● YOUR ASSIGNMENT
Every entry below is to be copied exactly, apart from any picture it holds.

═════ INPUT MATERIAL ═════

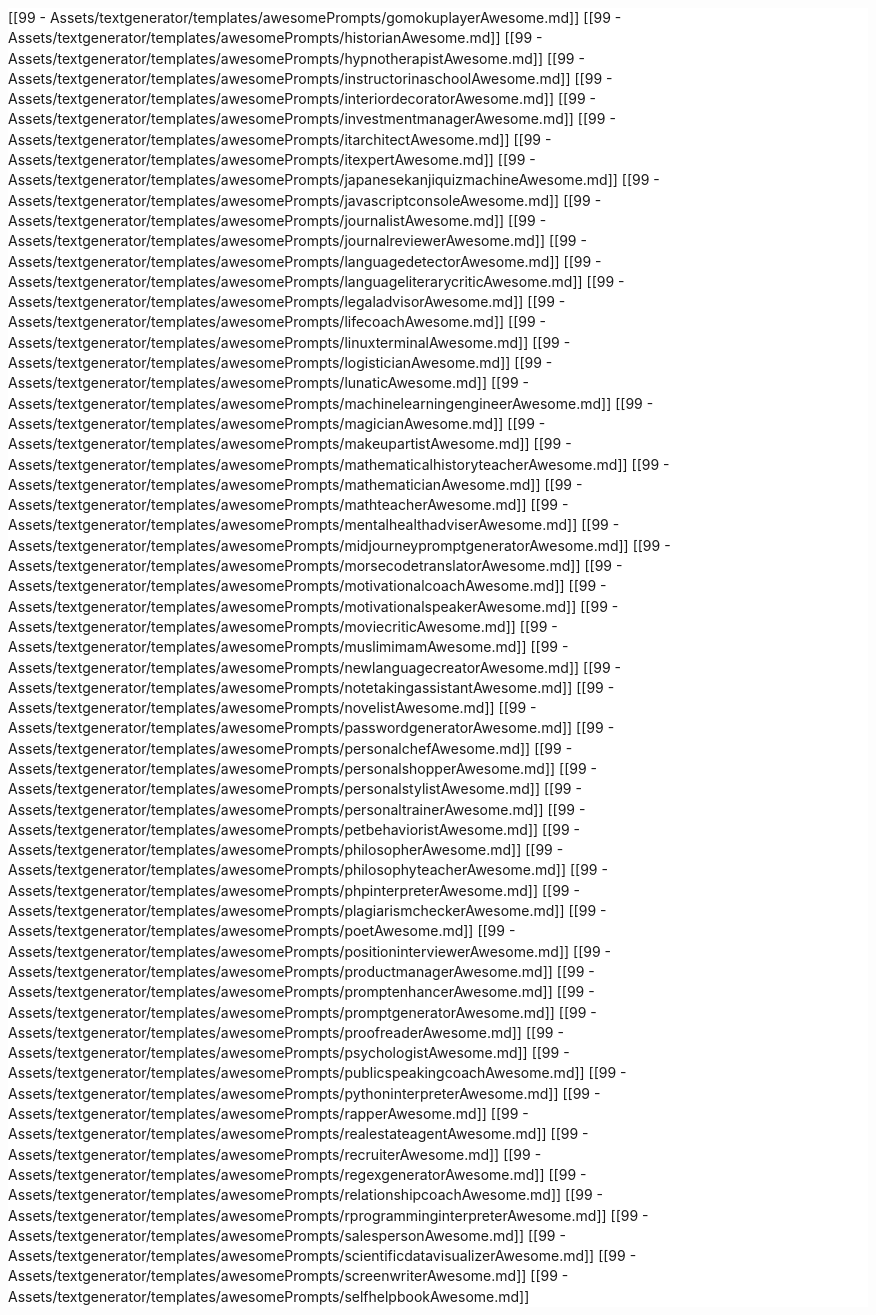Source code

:  [[99 - Assets/textgenerator/templates/awesomePrompts/gomokuplayerAwesome.md]]
 [[99 - Assets/textgenerator/templates/awesomePrompts/historianAwesome.md]]
 [[99 - Assets/textgenerator/templates/awesomePrompts/hypnotherapistAwesome.md]]
 [[99 - Assets/textgenerator/templates/awesomePrompts/instructorinaschoolAwesome.md]]
 [[99 - Assets/textgenerator/templates/awesomePrompts/interiordecoratorAwesome.md]]
 [[99 - Assets/textgenerator/templates/awesomePrompts/investmentmanagerAwesome.md]]
 [[99 - Assets/textgenerator/templates/awesomePrompts/itarchitectAwesome.md]]
 [[99 - Assets/textgenerator/templates/awesomePrompts/itexpertAwesome.md]]
 [[99 - Assets/textgenerator/templates/awesomePrompts/japanesekanjiquizmachineAwesome.md]]
 [[99 - Assets/textgenerator/templates/awesomePrompts/javascriptconsoleAwesome.md]]
 [[99 - Assets/textgenerator/templates/awesomePrompts/journalistAwesome.md]]
 [[99 - Assets/textgenerator/templates/awesomePrompts/journalreviewerAwesome.md]]
 [[99 - Assets/textgenerator/templates/awesomePrompts/languagedetectorAwesome.md]]
 [[99 - Assets/textgenerator/templates/awesomePrompts/languageliterarycriticAwesome.md]]
 [[99 - Assets/textgenerator/templates/awesomePrompts/legaladvisorAwesome.md]]
 [[99 - Assets/textgenerator/templates/awesomePrompts/lifecoachAwesome.md]]
 [[99 - Assets/textgenerator/templates/awesomePrompts/linuxterminalAwesome.md]]
 [[99 - Assets/textgenerator/templates/awesomePrompts/logisticianAwesome.md]]
 [[99 - Assets/textgenerator/templates/awesomePrompts/lunaticAwesome.md]]
 [[99 - Assets/textgenerator/templates/awesomePrompts/machinelearningengineerAwesome.md]]
 [[99 - Assets/textgenerator/templates/awesomePrompts/magicianAwesome.md]]
 [[99 - Assets/textgenerator/templates/awesomePrompts/makeupartistAwesome.md]]
 [[99 - Assets/textgenerator/templates/awesomePrompts/mathematicalhistoryteacherAwesome.md]]
 [[99 - Assets/textgenerator/templates/awesomePrompts/mathematicianAwesome.md]]
 [[99 - Assets/textgenerator/templates/awesomePrompts/mathteacherAwesome.md]]
 [[99 - Assets/textgenerator/templates/awesomePrompts/mentalhealthadviserAwesome.md]]
 [[99 - Assets/textgenerator/templates/awesomePrompts/midjourneypromptgeneratorAwesome.md]]
 [[99 - Assets/textgenerator/templates/awesomePrompts/morsecodetranslatorAwesome.md]]
 [[99 - Assets/textgenerator/templates/awesomePrompts/motivationalcoachAwesome.md]]
 [[99 - Assets/textgenerator/templates/awesomePrompts/motivationalspeakerAwesome.md]]
 [[99 - Assets/textgenerator/templates/awesomePrompts/moviecriticAwesome.md]]
 [[99 - Assets/textgenerator/templates/awesomePrompts/muslimimamAwesome.md]]
 [[99 - Assets/textgenerator/templates/awesomePrompts/newlanguagecreatorAwesome.md]]
 [[99 - Assets/textgenerator/templates/awesomePrompts/notetakingassistantAwesome.md]]
 [[99 - Assets/textgenerator/templates/awesomePrompts/novelistAwesome.md]]
 [[99 - Assets/textgenerator/templates/awesomePrompts/passwordgeneratorAwesome.md]]
 [[99 - Assets/textgenerator/templates/awesomePrompts/personalchefAwesome.md]]
 [[99 - Assets/textgenerator/templates/awesomePrompts/personalshopperAwesome.md]]
 [[99 - Assets/textgenerator/templates/awesomePrompts/personalstylistAwesome.md]]
 [[99 - Assets/textgenerator/templates/awesomePrompts/personaltrainerAwesome.md]]
 [[99 - Assets/textgenerator/templates/awesomePrompts/petbehavioristAwesome.md]]
 [[99 - Assets/textgenerator/templates/awesomePrompts/philosopherAwesome.md]]
 [[99 - Assets/textgenerator/templates/awesomePrompts/philosophyteacherAwesome.md]]
 [[99 - Assets/textgenerator/templates/awesomePrompts/phpinterpreterAwesome.md]]
 [[99 - Assets/textgenerator/templates/awesomePrompts/plagiarismcheckerAwesome.md]]
 [[99 - Assets/textgenerator/templates/awesomePrompts/poetAwesome.md]]
 [[99 - Assets/textgenerator/templates/awesomePrompts/positioninterviewerAwesome.md]]
 [[99 - Assets/textgenerator/templates/awesomePrompts/productmanagerAwesome.md]]
 [[99 - Assets/textgenerator/templates/awesomePrompts/promptenhancerAwesome.md]]
 [[99 - Assets/textgenerator/templates/awesomePrompts/promptgeneratorAwesome.md]]
 [[99 - Assets/textgenerator/templates/awesomePrompts/proofreaderAwesome.md]]
 [[99 - Assets/textgenerator/templates/awesomePrompts/psychologistAwesome.md]]
 [[99 - Assets/textgenerator/templates/awesomePrompts/publicspeakingcoachAwesome.md]]
 [[99 - Assets/textgenerator/templates/awesomePrompts/pythoninterpreterAwesome.md]]
 [[99 - Assets/textgenerator/templates/awesomePrompts/rapperAwesome.md]]
 [[99 - Assets/textgenerator/templates/awesomePrompts/realestateagentAwesome.md]]
 [[99 - Assets/textgenerator/templates/awesomePrompts/recruiterAwesome.md]]
 [[99 - Assets/textgenerator/templates/awesomePrompts/regexgeneratorAwesome.md]]
 [[99 - Assets/textgenerator/templates/awesomePrompts/relationshipcoachAwesome.md]]
 [[99 - Assets/textgenerator/templates/awesomePrompts/rprogramminginterpreterAwesome.md]]
 [[99 - Assets/textgenerator/templates/awesomePrompts/salespersonAwesome.md]]
 [[99 - Assets/textgenerator/templates/awesomePrompts/scientificdatavisualizerAwesome.md]]
 [[99 - Assets/textgenerator/templates/awesomePrompts/screenwriterAwesome.md]]
 [[99 - Assets/textgenerator/templates/awesomePrompts/selfhelpbookAwesome.md]]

═════

● ANSWER SECTION
Source code

:  [[99 - Assets/textgenerator/templates/awesomePrompts/gomokuplayerAwesome.md]]
 [[99 - Assets/textgenerator/templates/awesomePrompts/historianAwesome.md]]
 [[99 - Assets/textgenerator/templates/awesomePrompts/hypnotherapistAwesome.md]]
 [[99 - Assets/textgenerator/templates/awesomePrompts/instructorinaschoolAwesome.md]]
 [[99 - Assets/textgenerator/templates/awesomePrompts/interiordecoratorAwesome.md]]
 [[99 - Assets/textgenerator/templates/awesomePrompts/investmentmanagerAwesome.md]]
 [[99 - Assets/textgenerator/templates/awesomePrompts/itarchitectAwesome.md]]
 [[99 - Assets/textgenerator/templates/awesomePrompts/itexpertAwesome.md]]
 [[99 - Assets/textgenerator/templates/awesomePrompts/japanesekanjiquizmachineAwesome.md]]
 [[99 - Assets/textgenerator/templates/awesomePrompts/javascriptconsoleAwesome.md]]
 [[99 - Assets/textgenerator/templates/awesomePrompts/journalistAwesome.md]]
 [[99 - Assets/textgenerator/templates/awesomePrompts/journalreviewerAwesome.md]]
 [[99 - Assets/textgenerator/templates/awesomePrompts/languagedetectorAwesome.md]]
 [[99 - Assets/textgenerator/templates/awesomePrompts/languageliterarycriticAwesome.md]]
 [[99 - Assets/textgenerator/templates/awesomePrompts/legaladvisorAwesome.md]]
 [[99 - Assets/textgenerator/templates/awesomePrompts/lifecoachAwesome.md]]
 [[99 - Assets/textgenerator/templates/awesomePrompts/linuxterminalAwesome.md]]
 [[99 - Assets/textgenerator/templates/awesomePrompts/logisticianAwesome.md]]
 [[99 - Assets/textgenerator/templates/awesomePrompts/lunaticAwesome.md]]
 [[99 - Assets/textgenerator/templates/awesomePrompts/machinelearningengineerAwesome.md]]
 [[99 - Assets/textgenerator/templates/awesomePrompts/magicianAwesome.md]]
 [[99 - Assets/textgenerator/templates/awesomePrompts/makeupartistAwesome.md]]
 [[99 - Assets/textgenerator/templates/awesomePrompts/mathematicalhistoryteacherAwesome.md]]
 [[99 - Assets/textgenerator/templates/awesomePrompts/mathematicianAwesome.md]]
 [[99 - Assets/textgenerator/templates/awesomePrompts/mathteacherAwesome.md]]
 [[99 - Assets/textgenerator/templates/awesomePrompts/mentalhealthadviserAwesome.md]]
 [[99 - Assets/textgenerator/templates/awesomePrompts/midjourneypromptgeneratorAwesome.md]]
 [[99 - Assets/textgenerator/templates/awesomePrompts/morsecodetranslatorAwesome.md]]
 [[99 - Assets/textgenerator/templates/awesomePrompts/motivationalcoachAwesome.md]]
 [[99 - Assets/textgenerator/templates/awesomePrompts/motivationalspeakerAwesome.md]]
 [[99 - Assets/textgenerator/templates/awesomePrompts/moviecriticAwesome.md]]
 [[99 - Assets/textgenerator/templates/awesomePrompts/muslimimamAwesome.md]]
 [[99 - Assets/textgenerator/templates/awesomePrompts/newlanguagecreatorAwesome.md]]
 [[99 - Assets/textgenerator/templates/awesomePrompts/notetakingassistantAwesome.md]]
 [[99 - Assets/textgenerator/templates/awesomePrompts/novelistAwesome.md]]
 [[99 - Assets/textgenerator/templates/awesomePrompts/passwordgeneratorAwesome.md]]
 [[99 - Assets/textgenerator/templates/awesomePrompts/personalchefAwesome.md]]
 [[99 - Assets/textgenerator/templates/awesomePrompts/personalshopperAwesome.md]]
 [[99 - Assets/textgenerator/templates/awesomePrompts/personalstylistAwesome.md]]
 [[99 - Assets/textgenerator/templates/awesomePrompts/personaltrainerAwesome.md]]
 [[99 - Assets/textgenerator/templates/awesomePrompts/petbehavioristAwesome.md]]
 [[99 - Assets/textgenerator/templates/awesomePrompts/philosopherAwesome.md]]
 [[99 - Assets/textgenerator/templates/awesomePrompts/philosophyteacherAwesome.md]]
 [[99 - Assets/textgenerator/templates/awesomePrompts/phpinterpreterAwesome.md]]
 [[99 - Assets/textgenerator/templates/awesomePrompts/plagiarismcheckerAwesome.md]]
 [[99 - Assets/textgenerator/templates/awesomePrompts/poetAwesome.md]]
 [[99 - Assets/textgenerator/templates/awesomePrompts/positioninterviewerAwesome.md]]
 [[99 - Assets/textgenerator/templates/awesomePrompts/productmanagerAwesome.md]]
 [[99 - Assets/textgenerator/templates/awesomePrompts/promptenhancerAwesome.md]]
 [[99 - Assets/textgenerator/templates/awesomePrompts/promptgeneratorAwesome.md]]
 [[99 - Assets/textgenerator/templates/awesomePrompts/proofreaderAwesome.md]]
 [[99 - Assets/textgenerator/templates/awesomePrompts/psychologistAwesome.md]]
 [[99 - Assets/textgenerator/templates/awesomePrompts/publicspeakingcoachAwesome.md]]
 [[99 - Assets/textgenerator/templates/awesomePrompts/pythoninterpreterAwesome.md]]
 [[99 - Assets/textgenerator/templates/awesomePrompts/rapperAwesome.md]]
 [[99 - Assets/textgenerator/templates/awesomePrompts/realestateagentAwesome.md]]
 [[99 - Assets/textgenerator/templates/awesomePrompts/recruiterAwesome.md]]
 [[99 - Assets/textgenerator/templates/awesomePrompts/regexgeneratorAwesome.md]]
 [[99 - Assets/textgenerator/templates/awesomePrompts/relationshipcoachAwesome.md]]
 [[99 - Assets/textgenerator/templates/awesomePrompts/rprogramminginterpreterAwesome.md]]
 [[99 - Assets/textgenerator/templates/awesomePrompts/salespersonAwesome.md]]
 [[99 - Assets/textgenerator/templates/awesomePrompts/scientificdatavisualizerAwesome.md]]
 [[99 - Assets/textgenerator/templates/awesomePrompts/screenwriterAwesome.md]]
 [[99 - Assets/textgenerator/templates/awesomePrompts/selfhelpbookAwesome.md]]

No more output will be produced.